- _TEXT ZUR BEARBEITUNG_:
Kleindenkmale als Zeitzeugen - wie Arbeit Landschaft verändert

"Ein Gelände, auf dem die Zeit stehen blieb" - der ehemalige Truppenübungsplatz in Münsingen

Natur und Kulturlandschaft wie vor 100 Jahren: Ende des 19. Jahrhunderts wurde für das XIII. Königlich Württembergische Armeekorps ein Übungsgelände gesucht, das modernen kriegstechnischen Anforderungen genügen sollte. Fündig wurde man in dem kaum besiedelten Münsinger Hardt: Von 1895 bis 2005 bestand dort der Truppenübungsplatz Münsingen. Geblieben ist heute die Gefährdung durch Munitionsreste, aber auch ein Gebiet mit etwa 6700 Hektar, welches von Siedlungen, Straßenbau, Flurbereinigung und intensiver Landwirtschaft weitgehend verschont wurde. Durch die intensive Nutzung des Militärs wurde das Gebiet entscheidend geprägt: Neben den Panzern, die Bodenwellen hinterließen und aus denen sich schließlich circa 1.800 feuchte Tümpel als Lebensgrundlage für viele Amphibien und Insekten bildeten, erinnern Grab- und Gedenksteine an Soldaten aus beiden Weltkriegen oder auch an Zwangsarbeiter sowie Kriegsgefangene aus der Region. Eine weitere Besonderheit ist das ehemalige Dorf Gruorn: Im Jahr 1939 weitgehend geräumt, erinnern nur noch die Stephanuskirche mit dem angeschlossenen Friedhof und dem Kriegerdenkmal, das Neue Schulhaus (1881) und wenige weitere Grundmauern an das Dorf.

- _VORLIEGENDE DATEN_:
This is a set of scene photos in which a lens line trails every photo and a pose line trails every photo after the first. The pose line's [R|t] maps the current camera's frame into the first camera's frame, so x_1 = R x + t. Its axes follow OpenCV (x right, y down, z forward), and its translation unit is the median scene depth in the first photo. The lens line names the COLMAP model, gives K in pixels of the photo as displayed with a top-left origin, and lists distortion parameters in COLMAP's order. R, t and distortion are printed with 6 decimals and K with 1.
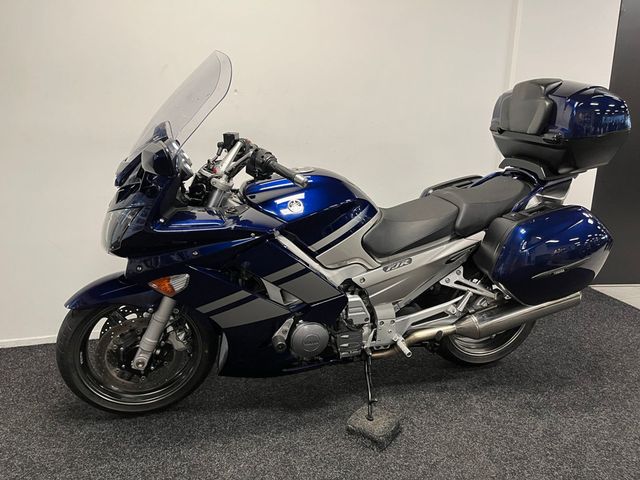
lens RADIAL K [[484.6, 0, 322.3], [0, 484.6, 238.8], [0, 0, 1]] dist [0.077851, -0.105196]
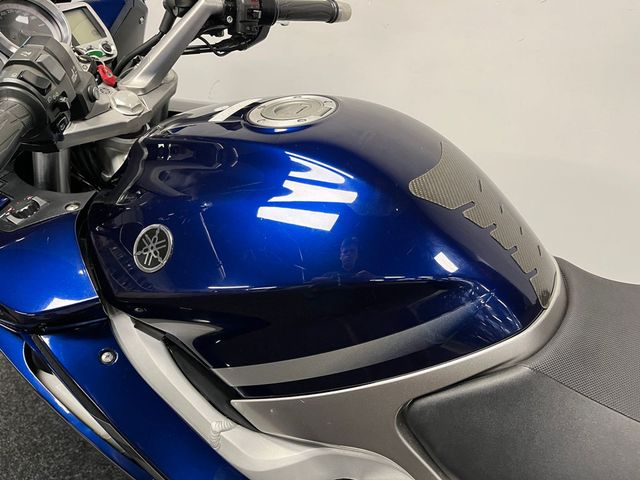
lens RADIAL K [[491.1, 0, 320.3], [0, 491.1, 244.0], [0, 0, 1]] dist [0.077282, -0.114899]
pose [[0.717206, 0.350598, -0.602242, 0.176885], [-0.142324, 0.919701, 0.365915, -0.174571], [0.682172, -0.176723, 0.709514, 0.744275]]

- _AUFGABEN_:
(1) Übertrage aus dem Text über den Truppenübungsplatz Münsingen diesen Satz ins Englische: „Fündig wurde man in dem kaum besiedelten Münsinger Hardt: Von 1895 bis 2005 bestand dort der Truppenübungsplatz Münsingen.“
(2) Schreibe den Text über den Truppenübungsplatz Münsingen im Anschluss an seinen letzten Satz weiter.
Die Auflistung stammt aus einer anderen Quelle als der Text.

- _LÖSUNGEN_:
(1) A suitable site was found in the sparsely populated Münsinger Hardt: the Münsingen military training area existed there from 1895 to 2005.

(2)
Gedenkstein für die Toten der Légion Étrangère (Fotograf: Christoph Morrisey)

Bunker "Osswald" (Fotograf: Norbert Hermann)


Schürftätigkeit auf der Schwäbischen Alb - der Bohnerzabbau

Der Bohnerzabbau auf der Schwäbischen Alb blickt auf eine lange Tradition zurück. Bereits die Kelten nutzten den begehrten Rohstoff, um Werkzeuge und Waffen zu schmieden. Die meist kleinen Bohnerzkügelchen, die vor Millionen von Jahren bei warm-feuchtem Klima als Verwitterungsprodukte des Gesteins entstanden sind, weisen nämlich einen Eisengehalt von etwa 40% auf. Noch heute zeugen Kleindenkmale von dieser Schürftätigkeit, die sich bis weit in das 19. Jahrhundert hinzog. In Erpfingen und der näheren Umgebung baute man den wertvollen Rohstoff als zusätzliche Verdienstmöglichkeit bereits ab 1822 ab. Nachdem zunächst das oberflächennahe Bohnerz gewonnen werden konnte, entdeckte man darunter einen natürlichen Hohlraum  die Roßberghöhle –, in dem sich eine dicke Schicht des Rohstoffes abgelagert hatte, sodass der Abbau dort weiterbetrieben werden konnte. Die eigentliche Grube lässt sich heute nicht mehr erkennen: Jedoch zeugen Senken und Mulden, aber auch ein Gedenkstein eines Bergmanns, der durch einen herabstürzenden Stein erschlagen wurde, von der ehemaligen Bergmannstätigkeit.

ehemalige Erzgrube in Willmandingen (Fotograf: Sven Heinz)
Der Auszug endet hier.